Gavin Capps looks at how platinum has taken centre stage in South Africa’s mining industry—and how workers have paid the cost
Platinum mining is a big part of South Africa’s economy. South Africa holds 88 percent of the world’s platinum reserves and accounts for over three quarters of global platinum production.
In the boom years between 1994 and 2009 the industry grew by 67 percent, making it the single largest component of the country’s mining sector.
The period saw a huge wave of mine expansion and investment, including at British-owned Lonmin, the owners of the mine at the centre of the battle (see below).
With gold in long-term decline because of the difficulty of reaching the remaining reserves, platinum has become the pivot around which South Africa’s mining future turns.
The ANC government has identified mining as central to its new resource-based development strategy. It even plans a “platinum valley” to concentrate platinum-based manufacturing industries.

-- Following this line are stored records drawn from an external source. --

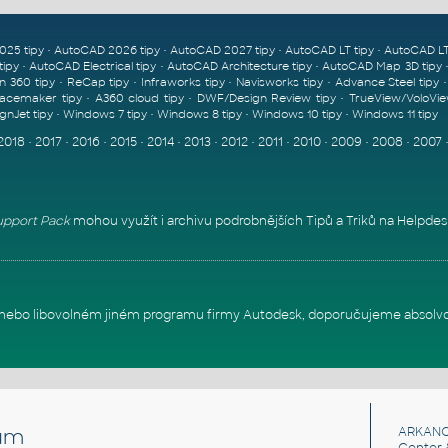
•
•
•
•
025 tipy
AutoCAD 2026 tipy
AutoCAD 2027 tipy
AutoCAD LT tipy
AutoCAD LT
•
•
•
tipy
AutoCAD Electrical tipy
AutoCAD Architecture tipy
AutoCAD Map 3D tipy
•
•
•
•
n 360 tipy
ReCap tipy
Infraworks tipy
Navisworks tipy
Advance Steel tipy
•
•
•
acemaker tipy
A360 cloud tipy
DWF/Design Review tipy
TrueView/VoloVie
•
•
•
•
gnJet tipy
Windows 7 tipy
Windows 8 tipy
Windows 10 tipy
Windows 11 tipy
2018
•
2017
•
2016
•
2015
•
2014
•
2013
•
2012
•
2011
•
2010
•
2009
•
2008
•
2007
pport Pack
mohou využít i archivu podrobnějších Tipů a Triků na
Helpdes
itu nebo libovolném jiném programu firmy Autodesk, doporučujeme absolv
um
ARKANC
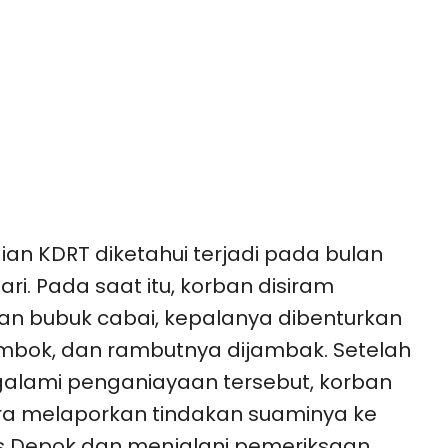
ian KDRT diketahui terjadi pada bulan
ari. Pada saat itu, korban disiram
n bubuk cabai, kepalanya dibenturkan
mbok, dan rambutnya dijambak. Setelah
alami penganiayaan tersebut, korban
a melaporkan tindakan suaminya ke
s Depok dan menjalani pemeriksaan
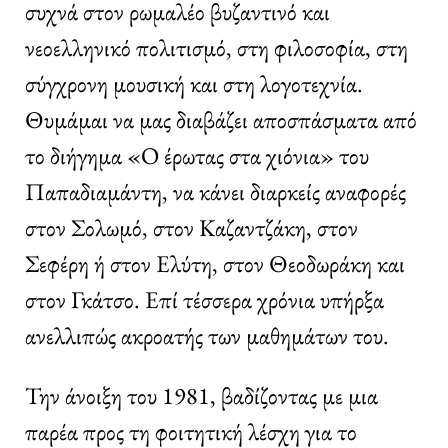
συχνά στον ρωμαλέο βυζαντινό και
νεοελληνικό πολιτισμό, στη φιλοσοφία, στη
σύγχρονη μουσική και στη λογοτεχνία.
Θυμάμαι να μας διαβάζει αποσπάσματα από
το διήγημα «Ο έρωτας στα χιόνια» του
Παπαδιαμάντη, να κάνει διαρκείς αναφορές
στον Σολωμό, στον Καζαντζάκη, στον
Σεφέρη ή στον Ελύτη, στον Θεοδωράκη και
στον Γκάτσο. Επί τέσσερα χρόνια υπήρξα
ανελλιπώς ακροατής των μαθημάτων του.
Την άνοιξη του 1981, βαδίζοντας με μια
παρέα προς τη φοιτητική λέσχη για το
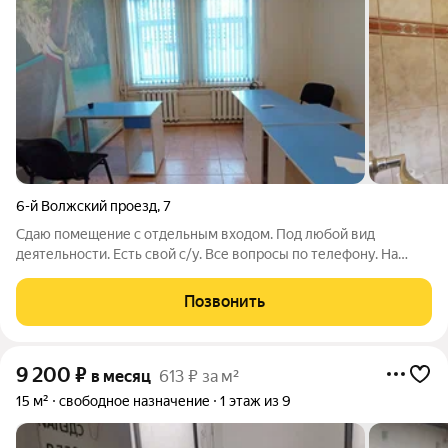
6-й Волжский проезд
,
7
Сдаю помещение с отдельным входом. Под любой вид
деятельности. Есть свой с/у. Все вопросы по телефону. На
сообщения не смогу ответить. Арт. 106141416 Арт. 110311201
Позвонить
9 200
₽
в месяц
613 ₽ за м²
15 м²
свободное назначение
1 этаж из 9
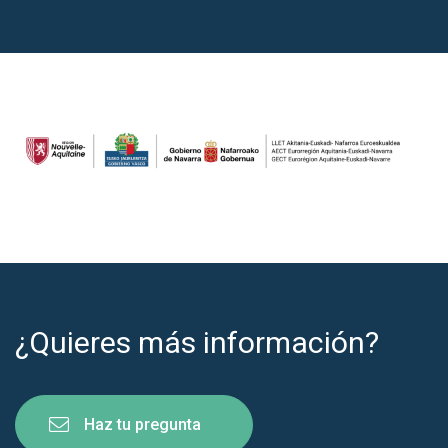
¿Quieres más información?
Haz tu pregunta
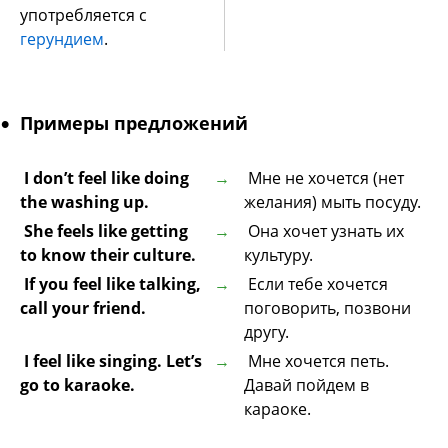
употребляется с
герундием
.
Примеры предложений
I don’t feel like doing
Мне не хочется (нет
the washing up.
желания) мыть посуду.
She feels like getting
Она хочет узнать их
to know their culture.
культуру.
If you feel like talking,
Если тебе хочется
call your friend.
поговорить, позвони
другу.
I feel like singing. Let’s
Мне хочется петь.
go to karaoke.
Давай пойдем в
караоке.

However, its plans have been severely hit by the global crisis and a dramatic fall in the price of platinum over the past year. The earlier scramble to expand production has now led to a situation of global over-supply.
Pressure
At the same time, rising wage pressure, electricity and transport costs are squeezing profits. This has led some smaller producers such as Aquarius to temporarily close their mines. All the big players are radically cutting back on their investment plans.
Anglo Platinum—which alone accounts for 60 percent of world platinum production—has been particularly hard hit. It recorded a loss of £20 million in first six months of 2012. For its part, Lonmin has cut its planned spending for the next two years from £285 million a year down to £160 million.
Now the South African ruling class is panicked by militancy. It is particularly scared by the growth of the Association of Mineworkers and Construction Union (AMCU) and its power to shut down production.
It is equally worried by the loss of control by the established National Union of Mineworkers (NUM).
The union has been central to dampening and deflecting struggle since it became deeply embedded with management. Since 1994 it has effectively worked for the government.
A militant strike at the Impala platinum mine in January set a pattern. It lasted six weeks, cost Impala £180 million and stopped almost half of national platinum output.
This strike resulted in a sudden growth of the AMCU at other mines, including Lonmin, which is terrifying the bosses, the ANC and the NUM alike.
Lonrho’s shameful hidden history
Lonmin is the renamed British company Lonrho. The name change hides a shameful history even for an industry as brutal as mining. The firm was originally set up in 1909 to grab mining rights in what was then called Rhodesia.
Even British Tory prime minister Edward Heath called Lonrho’s boss Tiny Rowland “the unacceptable face of capitalism” in 1973.
This was amid allegations of tax avoidance, bribing African leaders and breaking UN sanctions against the racist regime in Rhodesia.
Golden tradition of workers’ fight
Since gold was discovered in South Africa in the 19th century, more than 80,000 miners have died in avoidable accidents. But this brutality has gone along with a long history of militancy.
The current National Union of Mineworkers first built its strength from strikes in the gold mines under the apartheid regime in 1975. It faced systematic repression.
In 1986 177 miners died in an accident caused by cost-cutting. More than 300,000 miners struck for a day. And in 1987 330,000 miners struck for 21 days, proving the power of the black working class in South Africa.